Sujet brûlant d’actualité, la dette publique n’est pourtant pas une invention récente. Créée au XIII° siècle en Italie, son histoire fait ressortir les spécificités de la crise actuelle.
C’est à Venise, Florence et Gênes, les trois grandes cités italiennes du XIII° siècle que l’on trouve la première trace de dette publique. Comme ce sera le cas jusqu’au siècle dernier, les emprunts d’Etat ont une unique vocation : financer les guerres.
Ce que l’on observe alors en Italie présente les trois caractéristiques qui peuvent nous permettre de parler de dette publique.
- Il s’agit réellement de la dette de la Cité et non d’un monarque comme cela avait pu être le cas dans le passé.
- La dette est pérenne. En effet, celle-ci peut se transmettre au cours du temps.
- Celle-ci est négociable. Cela signifie qu’elle peut être échangée, revendue ou encoretransmise par son possesseur à ses héritiers.
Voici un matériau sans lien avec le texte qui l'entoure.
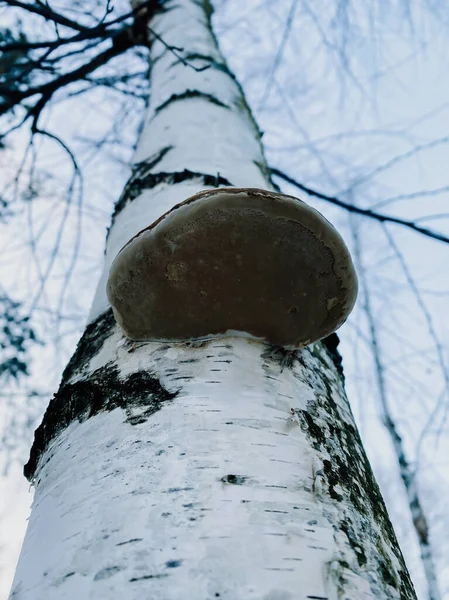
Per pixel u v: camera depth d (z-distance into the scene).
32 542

Si la Grèce a créé un précédent en annulant la moitié de sa dette, depuis le XIX° siècle les emprunts d’Etats étaient considérés comme peu risqués. Ce siècle verra justement l’apparition de rentiers, vivant de leurs obligations souveraines. Mais, avant cette époque, il était courant que l’Etat ne rembourse tout simplement pas ses créanciers.
Le roi de France Philippe Le Bel, par exemple, n’hésita pas à diminuer la dette de l’Etat par des dévaluations. La politique monétaire chaotique de son règne lui valut le surnom de « roi faux-monnayeur ».
Par ailleurs, il est intéressant de remarquer que la naissance de la monnaie-papier est étroitement liée aux emprunts d’Etat1. A sa mort, Louis XIV laissa les finances françaises dans une situation très difficile2. Sous les conseils de l’écossais John Law, l’Etat français émis alors de la monnaie- papier reposant sur l’or confié par la noblesse. Une grande quantité d’or fut ainsi fournie à l’Etat. Mais, le succès du système de Law fut de courte durée et s’effondra lorsque, dans un vent de panique, les nobles reprirent leur or.
De la même façon, après la Révolution Française, afin d’annuler sa dette, l’Etat n’hésita pas à se saisir des biens du clergé et à émettre des assignats. Mais, beaucoup trop de billets furent produits et ils perdirent alors leur valeur. Cet épisode se termina également par un fiasco et la planche à billet fut brûlée place Vendôme !
Autre point remarquable : jusqu’à la seconde moitié du XX° siècle, la dette d’un Etat était principalement détenue par ses habitants. Aujourd’hui, environ 65% de la dette française est détenue par des étrangers.
En outre, jusqu’aux années 1960-1970 les obligations d’Etat pouvaient appartenir directement aux particuliers. Aujourd’hui, c’est de façon indirecte que les ménages en possèdent, sous forme d’assurance-vie, par exemple. Cela s’explique par le fait que les obligations ne sont plus vendues directement par la Banque de France mais accessibles uniquement sous la forme de produits financiers sur les marchés obligataires3.
Lydie Berget
1La valeur de la monnaie reposait jusqu’alors sur la quantité d’or des pièces.
2D’après les estimations des historiens, la dette représente 80% du PIB de 1715.
3La loi Pompidou de 1973, relayée par l’article 104 du traité de Maastricht de 1992, interdit aux banques centrales d’émettre directement des obligations.